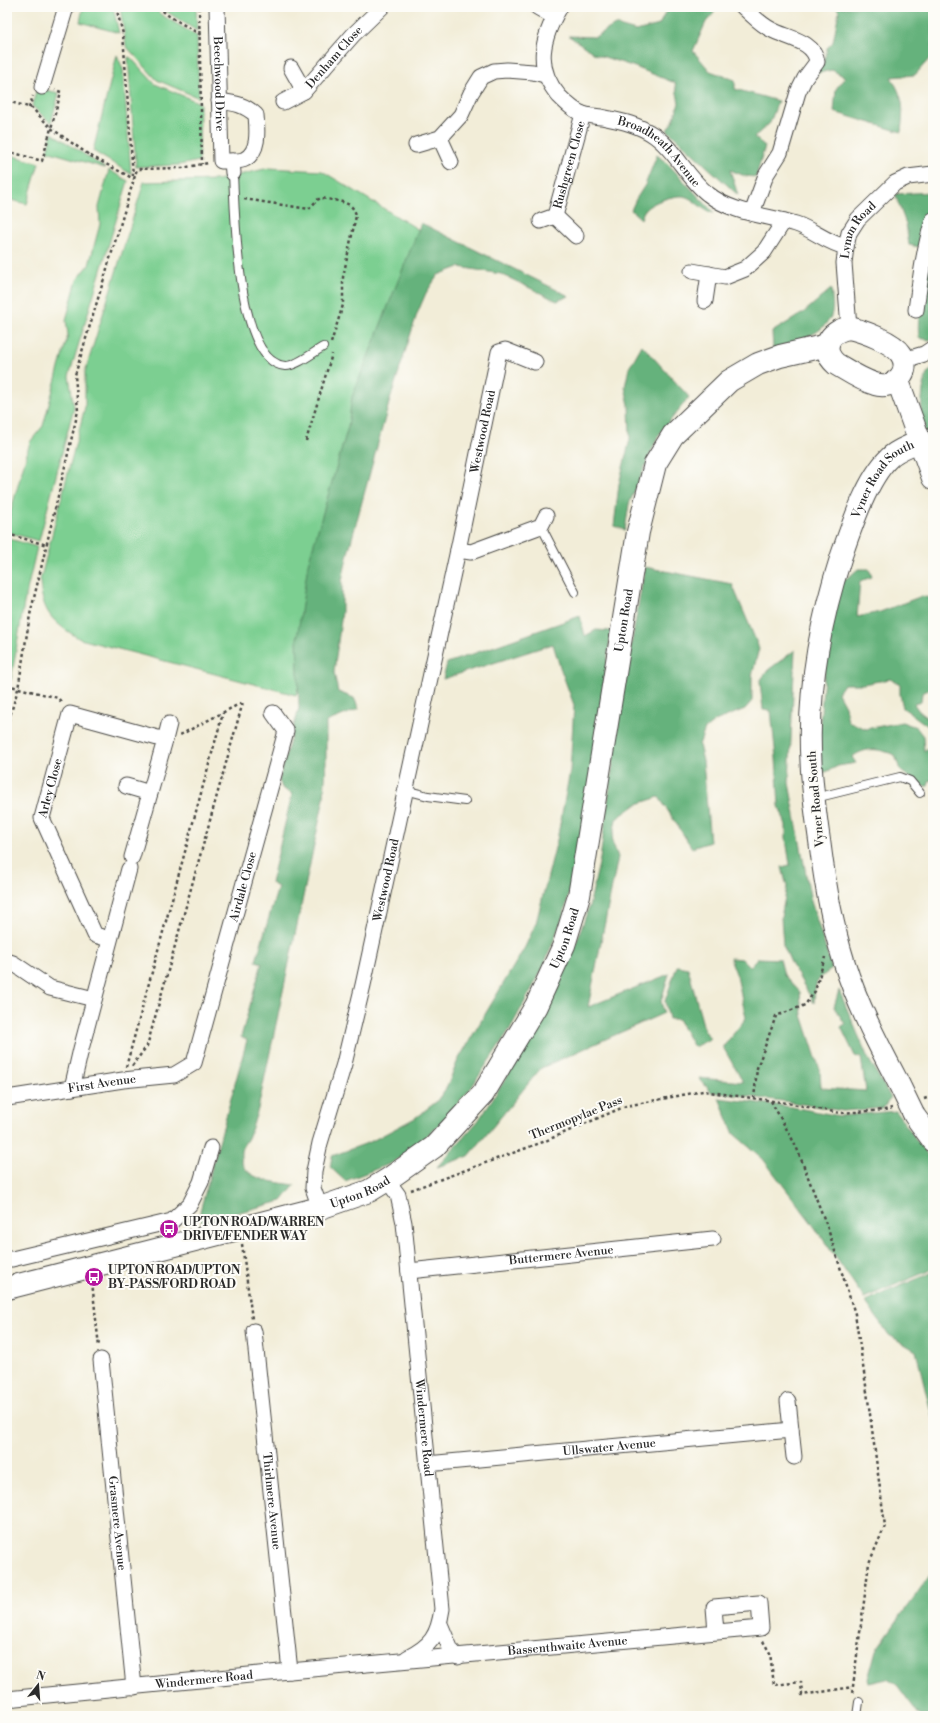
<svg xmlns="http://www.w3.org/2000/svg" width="940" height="1723" font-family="'Libre Bodoni',serif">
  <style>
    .green { fill: #7ccf91; stroke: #547d5e }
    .forest { fill: #65b27b; stroke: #486e53 }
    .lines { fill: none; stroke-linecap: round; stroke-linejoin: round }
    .lane-casing { stroke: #494845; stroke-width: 10 }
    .street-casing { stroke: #494845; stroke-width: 17 }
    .secondary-casing { stroke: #494845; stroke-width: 23 }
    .primary-casing { stroke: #494845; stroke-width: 24 }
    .path { stroke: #494845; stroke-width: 2.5; stroke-dasharray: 3 3; stroke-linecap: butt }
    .lane { stroke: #fff; stroke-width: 8 }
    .street { stroke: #fff; stroke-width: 15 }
    .secondary { stroke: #fff; stroke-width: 21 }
    .primary { stroke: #fff; stroke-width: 22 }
    .secondary-bridge-casing { stroke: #494845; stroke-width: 23; stroke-linecap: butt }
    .secondary-bridge { stroke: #fff; stroke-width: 21 }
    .labels { text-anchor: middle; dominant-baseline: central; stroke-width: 4; stroke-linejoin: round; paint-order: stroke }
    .street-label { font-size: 12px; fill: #2b2b2b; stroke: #fdfcf7 }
    .poi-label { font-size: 12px; font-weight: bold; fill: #2b2b2b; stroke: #fdfcf7; text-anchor: start }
  </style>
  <rect width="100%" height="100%" fill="#fdfcf7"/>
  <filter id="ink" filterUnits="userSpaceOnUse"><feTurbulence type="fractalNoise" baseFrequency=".025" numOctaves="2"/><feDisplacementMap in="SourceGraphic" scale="8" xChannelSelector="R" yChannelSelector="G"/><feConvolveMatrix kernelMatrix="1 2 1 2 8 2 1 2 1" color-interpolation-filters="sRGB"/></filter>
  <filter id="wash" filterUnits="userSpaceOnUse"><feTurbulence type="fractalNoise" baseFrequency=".012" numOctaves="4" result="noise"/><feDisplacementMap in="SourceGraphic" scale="16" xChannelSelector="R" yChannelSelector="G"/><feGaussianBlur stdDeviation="0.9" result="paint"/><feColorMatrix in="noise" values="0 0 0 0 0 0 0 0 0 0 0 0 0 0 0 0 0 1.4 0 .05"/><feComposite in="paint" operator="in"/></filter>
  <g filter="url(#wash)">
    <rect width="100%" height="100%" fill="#f2edd8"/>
    <path class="green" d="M83 7H113L119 33 80 22Z
      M120 7H155L160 14 197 36 199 98 157 80 126 46Z
      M160 7H196L197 31 161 8Z
      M117 55 123 69 131 174 93 151Z
      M128 57 131 58 155 84 200 103 199 161 179 165 136 167Z
      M37 88 59 93 51 123 32 106Z
      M52 133 105 168 47 151Z
      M7 154 39 163 27 204 7 199Z
      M269 168 322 171 429 236 296 695 80 639C54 623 42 614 40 581L85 407V372L144 182 217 180Z
      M109 170 128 181 69 376 74 407 39 541 7 532V525L30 442 43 426 68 335 66 320 77 280 89 265 100 224 99 207Z
      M7 538 37 547 24 603 11 680 7 679Z"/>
    <path class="forest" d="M668 7H714V13L706 22 693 51 710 71 735 80V89L778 101 770 123 754 137 765 146 756 177 745 176 730 170 738 195 667 130 673 121 679 103 675 83 635 67 595 54 569 36 595 37 615 25 636 31 659 25Z
      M835 7H933V59L930 58 915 75 891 77C904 99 904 106 901 132L834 112 836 89 845 77 832 70 814 74 824 62 827 48 833 42 839 11Z
      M657 155 668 164 714 213C701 211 695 198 683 196 674 195 651 202 645 210 643 212 642 216 641 219L631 210 636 199 645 185Z
      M932 192 933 232 919 247 909 245 906 224 895 194Z
      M421 223 569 296 557 301 501 274 459 267 438 275 426 293 417 314 389 403 348 553 342 581V612L334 672 338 692 354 698 359 709 326 722V762L324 798 258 1109C255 1118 252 1129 248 1138 246 1142 241 1147 241 1152 238 1181 276 1182 295 1185L282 1201 202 1222 200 1211 247 1040 241 1037 262 963 256 961 278 887 271 883 292 794 282 788 279 780 299 708 297 639 308 564 348 427 352 397Z
      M933 255V306L931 311 933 310V337L930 340 919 338C916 317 924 274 933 255Z
      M831 289C832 298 834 307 831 316 823 336 792 342 773 349L772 332 803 313Z
      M642 345 689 397 658 436 629 504 625 530 614 526 619 484 630 439 629 405 625 387 629 368Z
      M933 369V456L920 420 923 389 927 373Z
      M645 567 732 584 759 648 752 676V701L745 709 715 721 705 729 699 745 703 761 710 842 692 848 659 797 637 804 616 819 612 841 618 857 588 1007 669 974 661 1001 664 1013 541 1068 469 1156 437 1167 478 1121 514 1066 547 1006 575 946 589 907 600 859 622 698Z
      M858 569H869L872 577 860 581 857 617 880 612 922 596 933 599V688L922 693 921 702 914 704 919 711 933 722V729C922 723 914 715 903 708L900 694V684L890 679 863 684H844L838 693 845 706 848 721 866 729 902 722 916 727 923 736 924 751 933 744V781L930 780 928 786 921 787 900 770 895 755C879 749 867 746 852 757L856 763 838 766 826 772 816 770 832 584 849 577Z
      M580 616 585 636 596 630 611 631 585 827 564 914 542 970 510 1029 471 1088 442 1122 406 1154 392 1163 345 1181 330 1167 332 1156 370 1142 415 1118 436 1102 447 1087 458 1060 525 947 536 923 557 840 570 771 574 705 560 667 553 644 443 679 447 663Z
      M795 650 789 783 811 901 832 969C815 981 815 982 814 1003L792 965 783 945 781 917 787 887 782 867 790 865 786 839V825L779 806 776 758 771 711 763 710 760 681 768 670Z
      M730 958 742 959 750 967 758 958 780 959 784 975 800 992 802 1015 820 1070 821 1088 866 1091 861 1058 855 1056 841 1027 845 1024 834 1007 839 990 868 1058 891 1098 883 1108 843 1111 790 1102 711 1092 699 1078 743 1082 723 1047 746 1018 737 976Z
      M677 966 688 968 704 1029 710 1039 694 1047 678 1019H669L665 1001Z
      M719 1098 792 1107 840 1116 896 1111 933 1163V1269L864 1298 811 1222 763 1159 734 1134Z
      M933 1272V1421L916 1351 889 1335 865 1301Z
      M933 1571V1716H920L897 1685 887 1679 869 1683 868 1679 876 1650Z"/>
  </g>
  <g filter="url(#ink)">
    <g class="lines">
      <defs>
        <path id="lane" d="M233 173C235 210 236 362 285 366 295 367 314 352 323 347
          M541 526 575 592
          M405 790 428 796 465 801
          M815 798 900 777 910 781 920 793
          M857 1716 859 1702"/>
        <g id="street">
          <path id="s1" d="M217 7 221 161H232L233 173"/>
          <path d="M537 7 554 17"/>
          <path id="s2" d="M560 7C542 38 534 67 559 96 566 103 574 111 583 114 589 116 595 116 601 117 621 121 638 124 655 136 676 151 687 178 708 194 733 214 767 215 796 224 814 230 827 243 846 247"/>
          <path d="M743 7C752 15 761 25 772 30 787 38 815 41 817 62L805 78 798 92 780 153 766 175 752 213"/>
          <path d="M291 68 304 91"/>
          <path d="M42 87 66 7"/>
          <path d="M219 101C234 103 244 104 256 115 257 129 260 151 245 159 242 161 236 161 232 161"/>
          <path id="s3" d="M283 102 304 91 353 35 382 7"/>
          <path d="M440 138 451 162"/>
          <path d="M416 145 440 138 461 115 471 93 481 77 494 71 507 70 533 72 545 75"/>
          <path d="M555 216 576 236"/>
          <path id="s4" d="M541 221 555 216 583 114"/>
          <path d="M692 271 725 277 745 269 764 252 784 221"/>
          <path d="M705 301 709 274"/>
          <path d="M916 310C920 280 924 249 933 220"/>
          <path id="s5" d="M849 328 844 263 846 247 849 233 858 219 895 183 908 177 933 174"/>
          <path d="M904 360 924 354 933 348"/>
          <path d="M458 550 471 552 541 526 546 516"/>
          <path d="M165 740 169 724"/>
          <path d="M126 786 150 793"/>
          <path id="s6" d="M109 939 95 935 42 818 70 714 165 740 132 857"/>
          <path d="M7 961 13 963 50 988 94 999"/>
          <path d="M72 1088 81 1049 129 869"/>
          <path id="s7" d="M7 1098 123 1080 174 1075 194 1063 286 731 273 713"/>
          <path id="s8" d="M387 1180 398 1195 404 1223 442 1609C438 1636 431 1646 407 1658"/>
          <path id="s9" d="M320 1208 313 1188 314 1171 320 1143 344 1064 363 985 458 550 499 352 505 350 535 362"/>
          <path d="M7 1259H12L172 1221 190 1204 201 1182 211 1148"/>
          <path id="s10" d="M409 1271 713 1239"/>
          <path id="s11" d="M254 1331 290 1671"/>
          <path id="s12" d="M101 1360 134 1687"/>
          <path d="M788 1401 794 1457"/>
          <path id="s13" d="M427 1464 791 1430"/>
          <path d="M440 1624 451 1650 458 1657"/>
          <path id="s14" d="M7 1699 290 1671 761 1628 759 1603 714 1607 716 1632"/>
        </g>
        <g id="secondary">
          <path id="s15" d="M898 1082C878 1044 857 1004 844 962 832 924 825 884 820 844 816 816 812 789 811 761 807 692 820 622 841 557 851 528 867 479 889 458 896 450 910 446 919 441"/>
          <path d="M914 1115 933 1141"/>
        </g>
        <g id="primary">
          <path d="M849 328C863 331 893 342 901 354 913 372 893 390 875 384 861 380 848 371 836 364 819 349 829 331 849 328Z"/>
          <path d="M898 381 933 478"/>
          <path id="s16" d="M7 1288 320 1208 369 1191 387 1180 434 1147 483 1094 536 1006 564 945 579 896 638 532 655 464 673 435 729 381 758 364 780 356 828 345"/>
        </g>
      </defs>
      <use href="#lane" class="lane-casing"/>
      <use href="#street" class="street-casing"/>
      <use href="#secondary" class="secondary-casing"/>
      <use href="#primary" class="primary-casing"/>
      <path class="path" d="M116 7 123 34 133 176
        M158 7 169 16 201 35
        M199 7 202 164
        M7 101 32 108 51 128 89 155 134 179
        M29 108 33 96
        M7 151 42 161 61 92 55 90
        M244 199 309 209 317 200 321 198C335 201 354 200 356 216L343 277V305L331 343
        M306 441 332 354
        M7 534 47 545
        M7 685 58 698 62 703
        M7 726 18 689 30 615 78 411 75 375 137 169 182 168 208 163
        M132 1066 147 1046 243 702 180 735
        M126 1067 223 713
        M754 1099 757 1068 776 1016 805 1005 815 991 825 957
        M924 1099 933 1096
        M771 1101 796 1146 828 1229 855 1314 867 1392 885 1526 869 1563 852 1694
        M411 1190 543 1142 626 1106 703 1091 787 1103 840 1113 885 1110 892 1108
        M242 1244 252 1319
        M92 1282 99 1347
        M763 1641 770 1653 774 1685 801 1682 802 1695 853 1687"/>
      <use href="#lane" class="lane"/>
      <use href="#street" class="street"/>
      <use href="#secondary" class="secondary"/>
      <use href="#primary" class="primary"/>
      <defs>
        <path id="secondary-bridge" d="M898 1082 914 1115"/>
      </defs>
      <use href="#secondary-bridge" class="secondary-bridge-casing"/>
      <use href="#secondary-bridge" class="secondary-bridge"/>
    </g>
  </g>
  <defs>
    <symbol id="bus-disc" viewBox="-11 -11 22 22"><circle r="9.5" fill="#b5179e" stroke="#fdfcf7"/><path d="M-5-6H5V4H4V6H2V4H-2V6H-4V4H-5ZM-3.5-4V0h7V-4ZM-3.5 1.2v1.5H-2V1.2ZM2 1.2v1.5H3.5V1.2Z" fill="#fff"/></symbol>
  </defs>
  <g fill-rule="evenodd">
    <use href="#bus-disc" x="158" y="1218" width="22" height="22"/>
    <use href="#bus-disc" x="83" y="1266" width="22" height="22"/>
  </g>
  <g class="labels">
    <g class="street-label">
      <text stroke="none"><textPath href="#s3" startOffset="69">Denham Close</textPath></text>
      <text stroke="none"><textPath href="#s1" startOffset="77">Beechwood Drive</textPath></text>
      <text stroke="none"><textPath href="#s2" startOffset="215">Broadheath Avenue</textPath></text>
      <text stroke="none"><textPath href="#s4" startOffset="68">Rushgreen Close</textPath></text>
      <text stroke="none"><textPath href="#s5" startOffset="102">Lymm Road</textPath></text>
      <text stroke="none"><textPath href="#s9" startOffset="797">Westwood Road</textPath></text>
      <text stroke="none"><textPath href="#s15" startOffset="634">Vyner Road South</textPath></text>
      <text stroke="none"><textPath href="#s16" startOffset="1026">Upton Road</textPath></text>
      <text stroke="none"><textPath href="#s6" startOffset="174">Arley Close</textPath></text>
      <text transform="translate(816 799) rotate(-95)">Vyner Road South</text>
      <text stroke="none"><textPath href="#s9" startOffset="338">Westwood Road</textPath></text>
      <text stroke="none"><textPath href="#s7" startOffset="375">Airdale Close</textPath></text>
      <text stroke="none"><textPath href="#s16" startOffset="702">Upton Road</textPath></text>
      <text stroke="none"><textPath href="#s7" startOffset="96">First Avenue</textPath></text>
      <text transform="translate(576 1118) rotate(-22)">Thermopylae Pass</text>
      <text stroke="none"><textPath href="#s16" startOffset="366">Upton Road</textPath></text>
      <text stroke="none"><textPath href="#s10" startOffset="153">Buttermere Avenue</textPath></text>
      <text stroke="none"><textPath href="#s8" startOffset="253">Windermere Road</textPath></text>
      <text stroke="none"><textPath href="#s13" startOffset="183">Ullswater Avenue</textPath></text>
      <text stroke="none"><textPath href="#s11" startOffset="171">Thirlmere Avenue</textPath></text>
      <text stroke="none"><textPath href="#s12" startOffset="164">Grasmere Avenue</textPath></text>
      <text stroke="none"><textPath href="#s14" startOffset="563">Bassenthwaite Avenue</textPath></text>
      <text stroke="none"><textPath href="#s14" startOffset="198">Windermere Road</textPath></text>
    </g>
    <g class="poi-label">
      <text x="183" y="1222">UPTON ROAD/WARREN<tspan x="183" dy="14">DRIVE/FENDER WAY</tspan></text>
      <text x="108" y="1270">UPTON ROAD/UPTON<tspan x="108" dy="14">BY-PASS/FORD ROAD</tspan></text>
    </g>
  </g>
  <rect width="940" height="1723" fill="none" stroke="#fdfcf7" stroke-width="24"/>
  <g transform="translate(38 1685) rotate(17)" stroke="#fdfcf7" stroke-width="3" paint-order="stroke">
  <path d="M0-3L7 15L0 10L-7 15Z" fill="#2b2b2b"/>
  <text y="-6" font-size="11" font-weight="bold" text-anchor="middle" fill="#2b2b2b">N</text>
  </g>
</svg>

---

**Work instructions:**
Tally every line of the data that holds the word "SourceGraphic" and write the count alone.

**Problem solution:**
2